**Directive:** In the entries below, find the line with "dat hy uitgesien het na die koms van" and print exactly every line from there up to and including the line with "net die mens Jesus wat nog nie eers", with no other lines.

**Supplied records:**
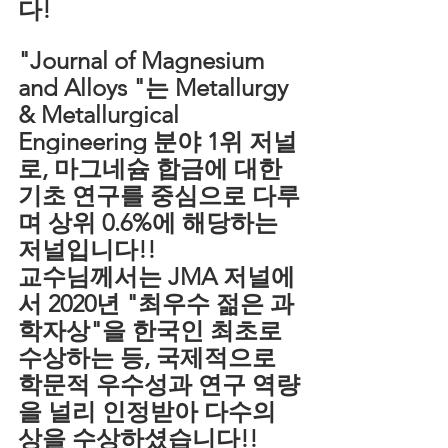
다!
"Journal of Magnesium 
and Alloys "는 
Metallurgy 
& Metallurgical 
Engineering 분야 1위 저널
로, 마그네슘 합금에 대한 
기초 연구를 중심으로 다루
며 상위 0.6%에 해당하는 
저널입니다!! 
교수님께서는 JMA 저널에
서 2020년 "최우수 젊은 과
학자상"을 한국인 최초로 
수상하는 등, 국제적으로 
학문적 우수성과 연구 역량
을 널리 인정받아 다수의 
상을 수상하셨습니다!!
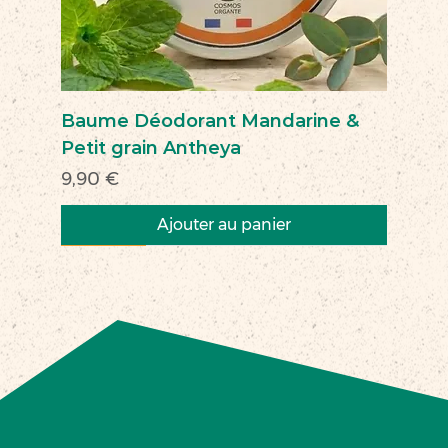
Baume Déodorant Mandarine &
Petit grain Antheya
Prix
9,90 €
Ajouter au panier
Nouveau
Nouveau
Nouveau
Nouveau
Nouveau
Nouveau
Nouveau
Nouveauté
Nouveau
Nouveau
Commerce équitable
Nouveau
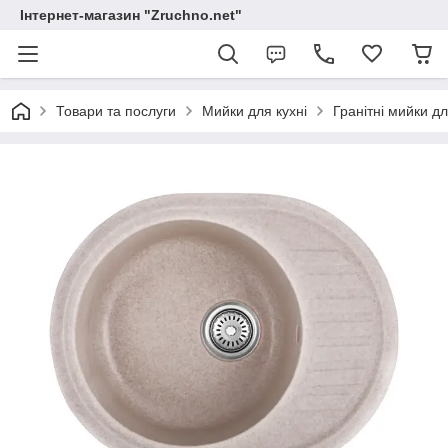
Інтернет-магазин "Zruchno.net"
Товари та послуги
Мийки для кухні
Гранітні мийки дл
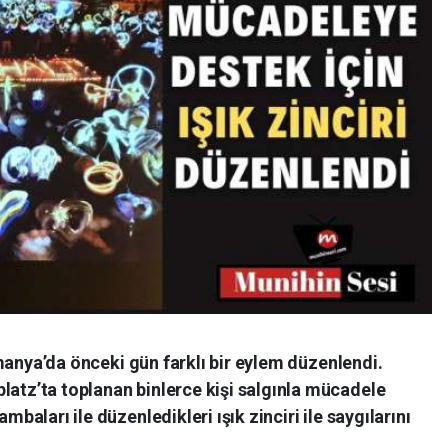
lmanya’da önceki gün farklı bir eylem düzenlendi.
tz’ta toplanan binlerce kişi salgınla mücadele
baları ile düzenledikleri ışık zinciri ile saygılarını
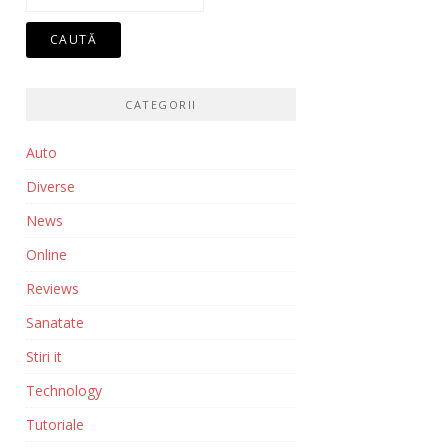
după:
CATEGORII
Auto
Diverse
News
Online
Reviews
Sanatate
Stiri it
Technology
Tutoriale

---

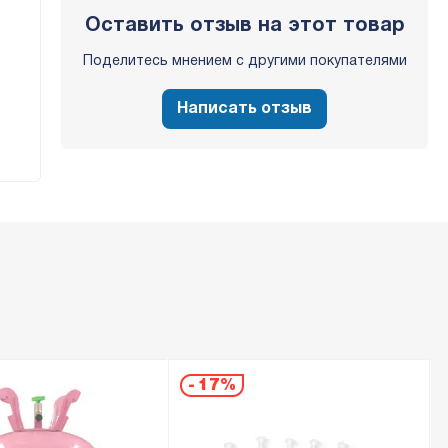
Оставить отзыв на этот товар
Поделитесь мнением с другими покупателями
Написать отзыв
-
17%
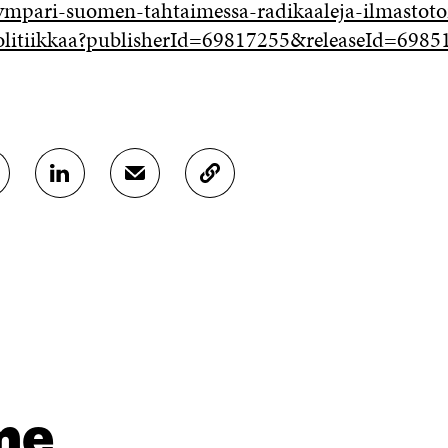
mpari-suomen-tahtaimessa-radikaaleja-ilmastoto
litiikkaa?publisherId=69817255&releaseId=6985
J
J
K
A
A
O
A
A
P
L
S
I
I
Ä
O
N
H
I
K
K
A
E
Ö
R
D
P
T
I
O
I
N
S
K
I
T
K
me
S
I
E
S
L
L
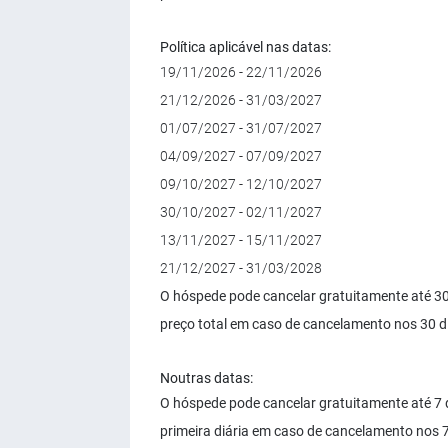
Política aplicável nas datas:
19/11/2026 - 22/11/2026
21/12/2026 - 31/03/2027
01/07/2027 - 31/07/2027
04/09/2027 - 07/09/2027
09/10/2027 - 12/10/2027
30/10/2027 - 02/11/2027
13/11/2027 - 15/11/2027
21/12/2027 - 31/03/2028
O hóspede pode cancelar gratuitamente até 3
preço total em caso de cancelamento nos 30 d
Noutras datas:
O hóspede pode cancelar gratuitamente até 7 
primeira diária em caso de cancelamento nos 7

==

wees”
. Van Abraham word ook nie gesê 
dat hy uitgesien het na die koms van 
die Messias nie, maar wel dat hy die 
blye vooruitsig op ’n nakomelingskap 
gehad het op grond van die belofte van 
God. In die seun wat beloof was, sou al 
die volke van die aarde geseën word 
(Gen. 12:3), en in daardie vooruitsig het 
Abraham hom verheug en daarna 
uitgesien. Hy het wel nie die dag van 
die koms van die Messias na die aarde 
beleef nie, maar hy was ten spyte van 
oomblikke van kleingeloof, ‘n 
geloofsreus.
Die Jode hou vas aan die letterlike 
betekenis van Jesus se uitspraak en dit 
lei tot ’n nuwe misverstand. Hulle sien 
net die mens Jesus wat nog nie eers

**Response area:**
dat hy uitgesien het na die koms van 
die Messias nie, maar wel dat hy die 
blye vooruitsig op ’n nakomelingskap 
gehad het op grond van die belofte van 
God. In die seun wat beloof was, sou al 
die volke van die aarde geseën word 
(Gen. 12:3), en in daardie vooruitsig het 
Abraham hom verheug en daarna 
uitgesien. Hy het wel nie die dag van 
die koms van die Messias na die aarde 
beleef nie, maar hy was ten spyte van 
oomblikke van kleingeloof, ‘n 
geloofsreus.
Die Jode hou vas aan die letterlike 
betekenis van Jesus se uitspraak en dit 
lei tot ’n nuwe misverstand. Hulle sien 
net die mens Jesus wat nog nie eers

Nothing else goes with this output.